Swap "substrate" for "gravel bed" in the part of the forum thread below that opens with the words containing "The filter has" and closes with "(Aug 4, 2010)". Give that part again with the change made.

START PASSAGE PROVIDED

# Fluval Osaka 260 70-gallon tank - New Photo Jan 2014



## PaulCheung (Apr 18, 2011)

I just bought a used Fluval Osaka 260 70-gallon tank from Craigslist. (
http://vancouver.en.craigslist.ca/pml/for/2457282054.html) I would like to ask for advice and share with fellow hobbyists my journey. This is the biggest tank I ever have. I have a 20 g for a few months and got hooked.

In order to haul 70-gallon tank back home, I need to empty the tank. There are over 4 inches of white sandy gravel and they are heavy. I still have to make another trip later today or tomorrow to haul back the stand.

In additional to crypts and some other plants, there is also a big piece of driftwood and Anubias and Java Moss attached to it.

I took the opportunity to give my new tank a good scrub. I put the fishes in my 20 g tank. It is good that there are not a lot of fishes (Leopard Pleco, platy's, cherry barbs, neon tetras, cardinal tetras) and there is no big fish so I put all the fishes in my 20 g tank and also started the Fluval 405 so that I get the bio-media going.

For the driftwood and plants I temporary put them in the sink of my laundry room. Turn on a desk top halogen light to give them some light.

The original substrate is white sandy gravel. I don't know exactly what it is. But it does not seem to be a good substrate to grow plant. Most of the plants in the tank are crypts which basically grow on any substrate. I am thinking this is the only chance i can replace the substrate. Once it is setup, it is hard to do anything wit it. I am still debating with myself. May be I use the existing substrate in the foreground and add new substrate in the mid and background in which i will grow for plants. By using some existing substrate, i can get the good bacteria too.

Can you give me your opinion?

Photos uploaded to Flickr:

Gave my new tank a good scrub | Flickr - Photo Sharing!
All fishes crowded in my 20 g | Flickr - Photo Sharing!
Fluval 405 for 20 g = over-filtration. | Flickr - Photo Sharing!
driftwood and plants | Flickr - Photo Sharing!


----------



## tony1928 (Apr 22, 2010)

If there's a running filter that came with the setup, the media in there will already be seeded and you will be ready to go. If not, finding some media to seed your filter would be much better than just using the substrate. if the stock level is relatively low for a 70g, the tank should be able to cycle itself over a couple weeks.


----------



## PaulCheung (Apr 18, 2011)

The filter has been running until we took it down for transportation. 

The reason for considering a new substrate is because I want to grow more plants than what it has been.


----------



## monkE (Aug 4, 2010)

wow the new tank looks great! Can't wait to see it all set up. 

You are right that now is your chance to change the substrate to something more suitable for plant life. Root tabs will help if you use your existing sand, but eco-complete or ADA or flourite would be a much better choice especially if you want some higher maintenance plants.

END PASSAGE PROVIDED
START LISTED ENTRIES

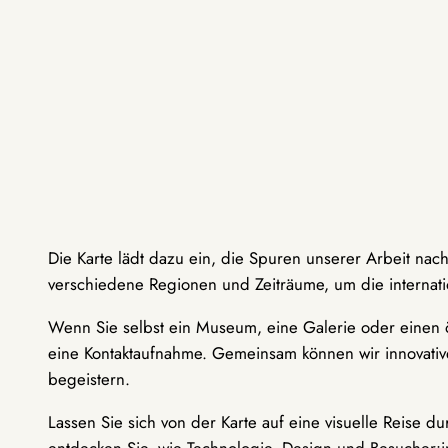
Die Karte lädt dazu ein, die Spuren unserer Arbeit nac
verschiedene Regionen und Zeiträume, um die internati
Wenn Sie selbst ein Museum, eine Galerie oder einen ö
eine Kontaktaufnahme. Gemeinsam können wir innovative
begeistern.
Lassen Sie sich von der Karte auf eine visuelle Reise 
entdecken Sie, wie Technologie, Design und Besucher:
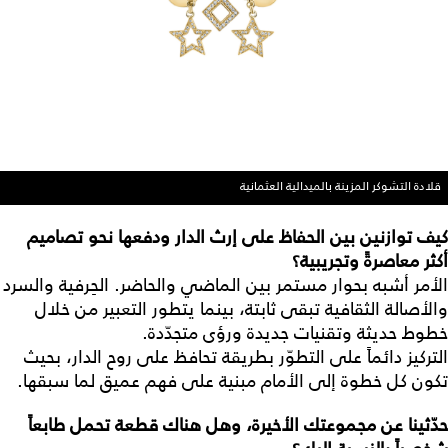
قلادة التشوكر المزينة بالميدالية العثمانية
كيف
توازنين
بين
الحفاظ
على
إرث
الدار
ودفعها
نحو
تصاميم
أكثر
معاصرةً
وتجريبية؟
الأمر أشبه بحوار مستمر بين الماضي والحاضر. الحِرفية والسرد
والأصالة الثقافية تبقى ثابتة، بينما يتطور التعبير من خلال
خطوط حديثة وتقنيات جديدة ورؤى متجدّدة.
التركيز دائماً على التطوّر بطريقة تحافظ على روح الدار، بحيث
تكون كل خطوة إلى الأمام مبنية على فهم عميق لما سبقها.
حدّثينا
عن
مجموعتك
الأخيرة،
وهل
هناك
قطعة
تحمل
طابعاً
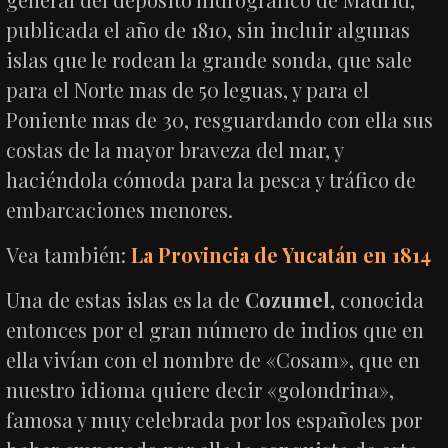
publicada el año de 1810, sin incluir algunas
islas que le rodean la grande sonda, que sale
para el Norte mas de 50 leguas, y para el
Poniente mas de 30, resguardando con ella sus
costas de la mayor braveza del mar, y
haciéndola cómoda para la pesca y tráfico de
embarcaciones menores.
Vea también:
La Provincia de Yucatán en 1814
Una de estas islas es la de
Cozumel
, conocida
entonces por el gran número de indios que en
ella vivían con el nombre de «Cosam», que en
nuestro idioma quiere decir «golondrina»,
famosa y muy celebrada por los españoles por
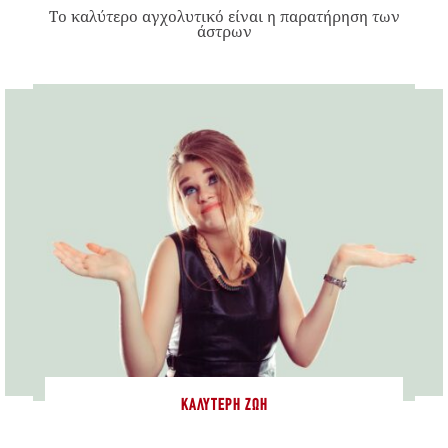
Το καλύτερο αγχολυτικό είναι η παρατήρηση των
άστρων
ΚΑΛΎΤΕΡΗ ΖΩΉ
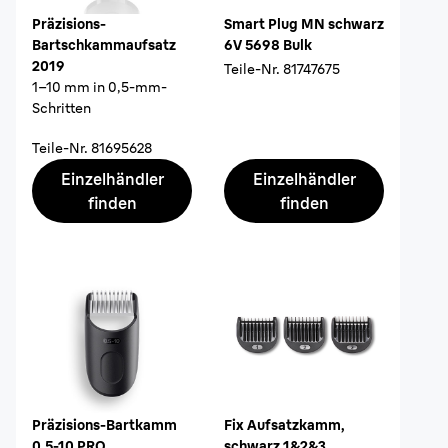
Präzisions-
Smart Plug MN schwarz
Bartschkammaufsatz
6V 5698 Bulk
2019
Teile-Nr.
81747675
1–10 mm in 0,5-mm-
Schritten
Teile-Nr.
81695628
Einzelhändler
Einzelhändler
finden
finden
Präzisions-Bartkamm
Fix Aufsatzkamm,
0,5-10 PRO
schwarz 1&2&3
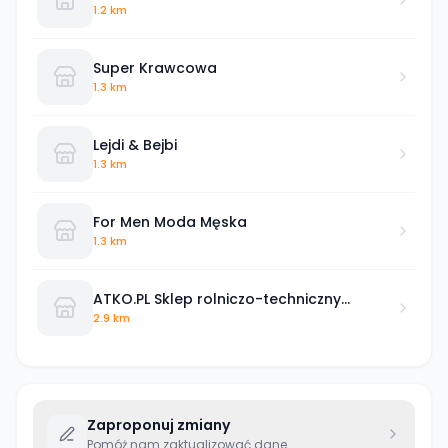
1.2 km
Super Krawcowa
1.3 km
Lejdi & Bejbi
1.3 km
For Men Moda Męska
1.3 km
ATKO.PL Sklep rolniczo-techniczny
Powered by Kramp Szubin
2.9 km
Zaproponuj zmiany
Pomóż nam zaktualizować dane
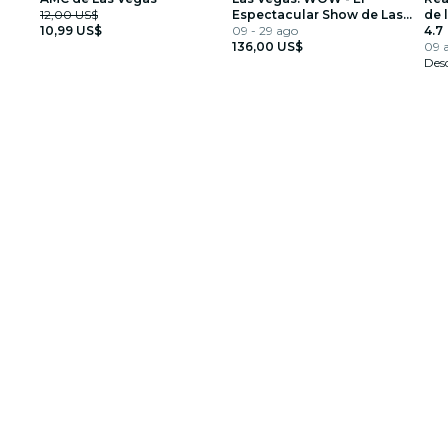
12,00 US$
Espectacular Show de Las
de 
10,99 US$
Vegas
09 - 29 ago
4.7
136,00 US$
09 a
Des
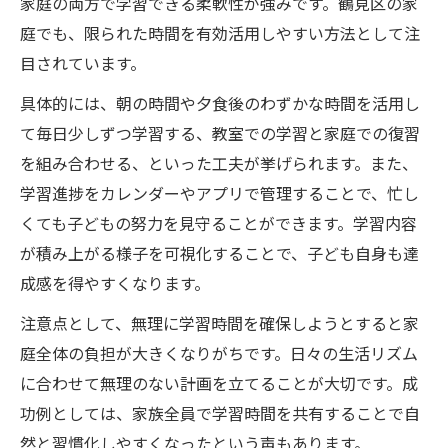
家庭の両方で学習できる柔軟性が強みです。鶴見区の家
庭でも、限られた時間を有効活用しやすい方法として注
目されています。
具体的には、朝の時間や夕食後のわずかな時間を活用し
て毎日少しずつ学習する、教室での学習と家庭での復習
を組み合わせる、といった工夫が挙げられます。また、
学習進捗をカレンダーやアプリで管理することで、忙し
くても子どもの努力を見守ることができます。学習内容
が積み上がる様子を可視化することで、子ども自身も達
成感を得やすくなります。
注意点として、無理に学習時間を確保しようとすると家
庭全体の負担が大きくなりがちです。日々の生活リズム
に合わせて無理のない計画を立てることが大切です。成
功例としては、家族全員で学習時間を共有することで自
然と習慣化しやすくなったという声もあります。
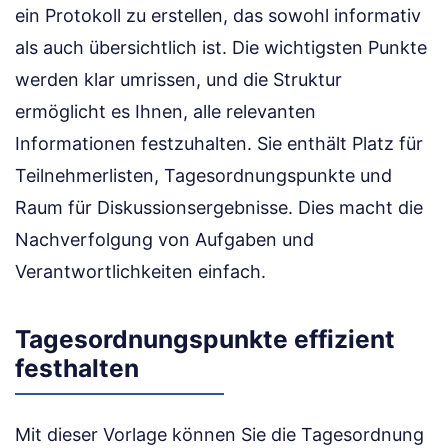
ein Protokoll zu erstellen, das sowohl informativ
als auch übersichtlich ist. Die wichtigsten Punkte
werden klar umrissen, und die Struktur
ermöglicht es Ihnen, alle relevanten
Informationen festzuhalten. Sie enthält Platz für
Teilnehmerlisten, Tagesordnungspunkte und
Raum für Diskussionsergebnisse. Dies macht die
Nachverfolgung von Aufgaben und
Verantwortlichkeiten einfach.
Tagesordnungspunkte effizient
festhalten
Mit dieser Vorlage können Sie die Tagesordnung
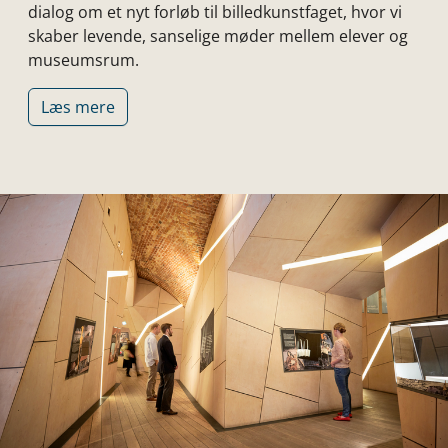
dialog om et nyt forløb til billedkunstfaget, hvor vi
skaber levende, sanselige møder mellem elever og
museumsrum.
Læs mere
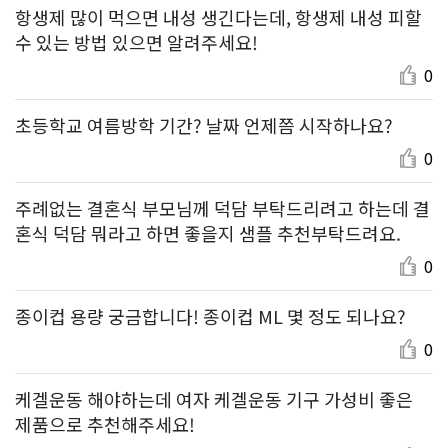
항생제 많이 먹으면 내성 생긴다는데, 항생제 내성 피할
수 있는 방법 있으면 알려주세요!
0
초등학교 여름방학 기간? 날짜 언제쯤 시작하나요?
0
주례없는 결혼식 부모님께 덕담 부탁드리려고 하는데 결
혼식 덕담 뭐라고 하면 좋을지 샘플 추천부탁드려요.
0
종이컵 용량 궁금합니다! 종이컵 ML 몇 정도 되나요?
0
케겔운동 해야하는데 여자 케겔운동 기구 가성비 좋은
제품으로 추천해주세요!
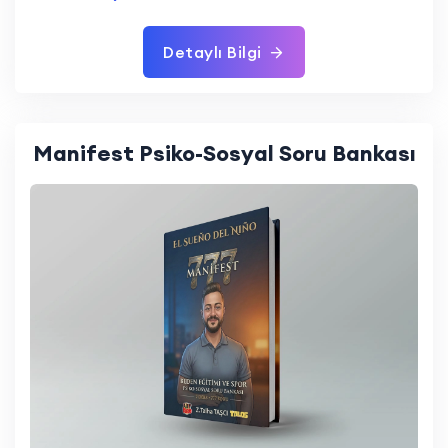
Detaylı Bilgi
Manifest Psiko-Sosyal Soru Bankası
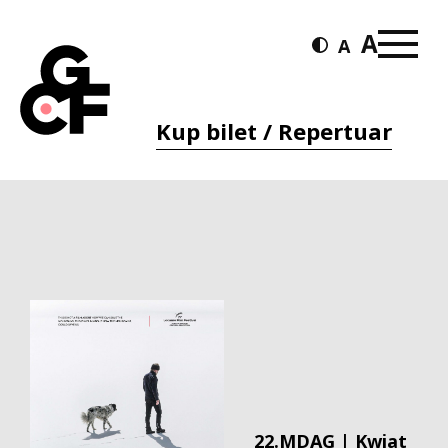
Kup bilet / Repertuar
22.MDAG | Kwiat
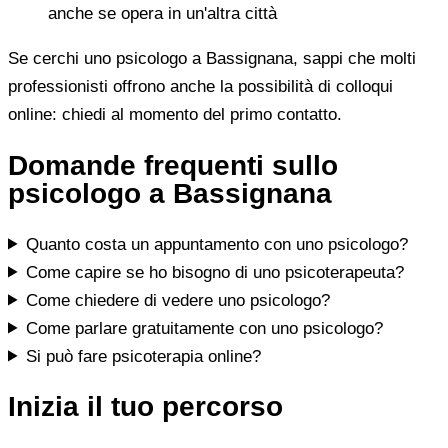
anche se opera in un'altra città
Se cerchi uno psicologo a Bassignana, sappi che molti
professionisti offrono anche la possibilità di colloqui
online: chiedi al momento del primo contatto.
Domande frequenti sullo
psicologo a Bassignana
Quanto costa un appuntamento con uno psicologo?
Come capire se ho bisogno di uno psicoterapeuta?
Come chiedere di vedere uno psicologo?
Come parlare gratuitamente con uno psicologo?
Si può fare psicoterapia online?
Inizia il tuo percorso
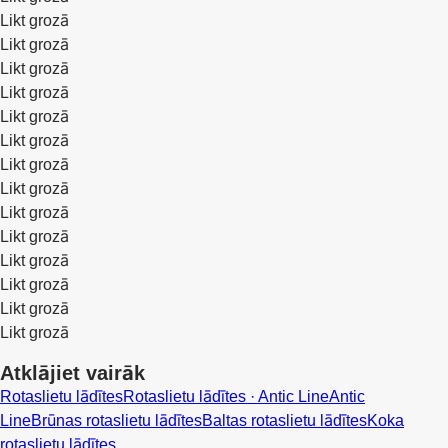
Likt grozā
Likt grozā
Likt grozā
Likt grozā
Likt grozā
Likt grozā
Likt grozā
Likt grozā
Likt grozā
Likt grozā
Likt grozā
Likt grozā
Likt grozā
Likt grozā
Atklājiet vairāk
Rotaslietu lādītes
Rotaslietu lādītes · Antic Line
Antic
Line
Brūnas rotaslietu lādītes
Baltas rotaslietu lādītes
Koka
rotaslietu lādītes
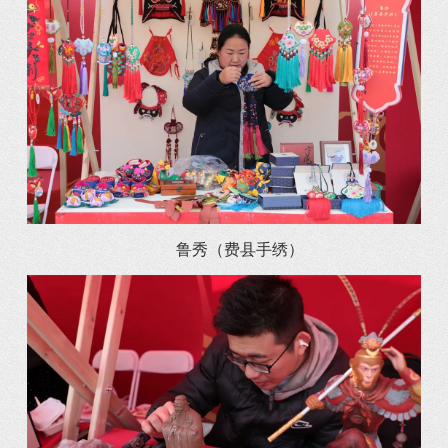
鲁秀（费县手绣）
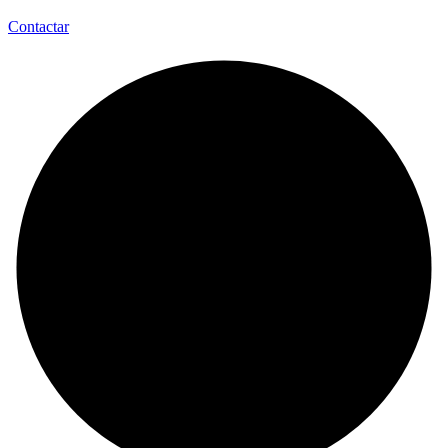
Contactar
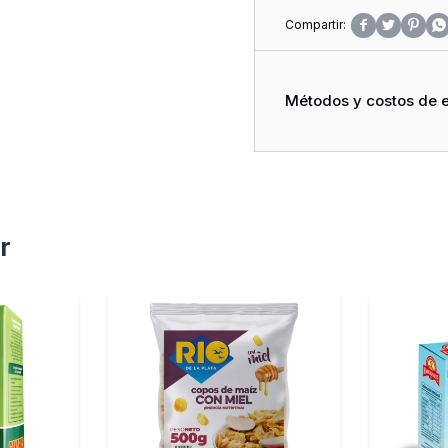




Métodos y costos de 
r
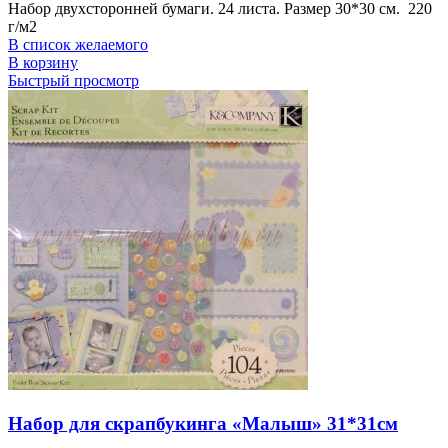
Набор двухсторонней бумаги. 24 листа. Размер 30*30 см. 220
г/м2
В список желаемого
В корзину
Быстрый просмотр
Набор для скрапбукинга «Малыш» 31*31см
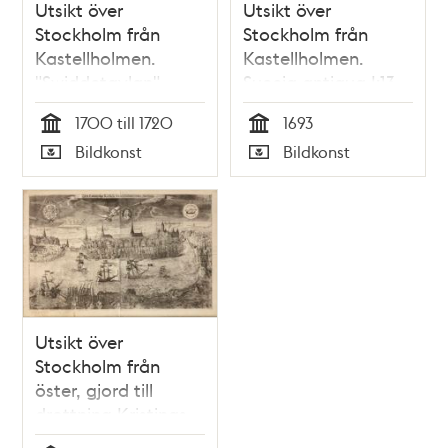
Utsikt över
Utsikt över
Stockholm från
Stockholm från
Kastellholmen.
Kastellholmen.
"Swiddetavlan"
Suecia antiqua I:13.
(efter Willem
Efter förlaga av Erik
1700 till 1720
1693
Swiddes kopparstick
Dahlbergh. Stokholmia
Tid
Tid
Bildkonst
Bildkonst
i Suecia antiqua)
orientem versus.
Typ
Typ
Utsikt över
Stockholm från
öster, gjord till
drottning Kristinas
kröning 1650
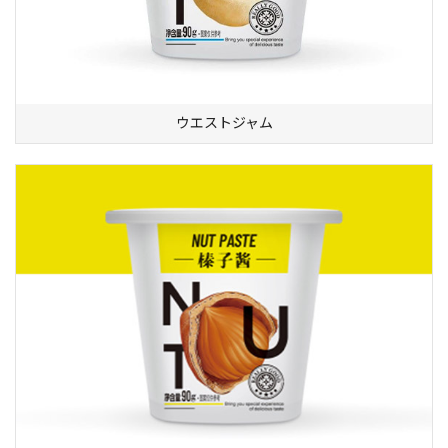
ウエストジャム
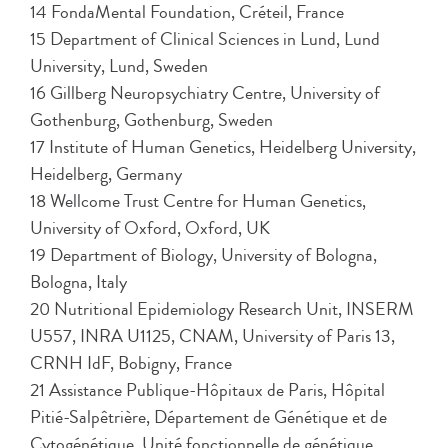
14 FondaMental Foundation, Créteil, France
15 Department of Clinical Sciences in Lund, Lund
University, Lund, Sweden
16 Gillberg Neuropsychiatry Centre, University of
Gothenburg, Gothenburg, Sweden
17 Institute of Human Genetics, Heidelberg University,
Heidelberg, Germany
18 Wellcome Trust Centre for Human Genetics,
University of Oxford, Oxford, UK
19 Department of Biology, University of Bologna,
Bologna, Italy
20 Nutritional Epidemiology Research Unit, INSERM
U557, INRA U1125, CNAM, University of Paris 13,
CRNH IdF, Bobigny, France
21 Assistance Publique-Hôpitaux de Paris, Hôpital
Pitié-Salpêtrière, Département de Génétique et de
Cytogénétique, Unité fonctionnelle de génétique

END LISTED ENTRIES

• ANSWER BOX:
The filter has been running until we took it down for transportation. 

The reason for considering a new gravel bed is because I want to grow more plants than what it has been.


----------



## monkE (Aug 4, 2010)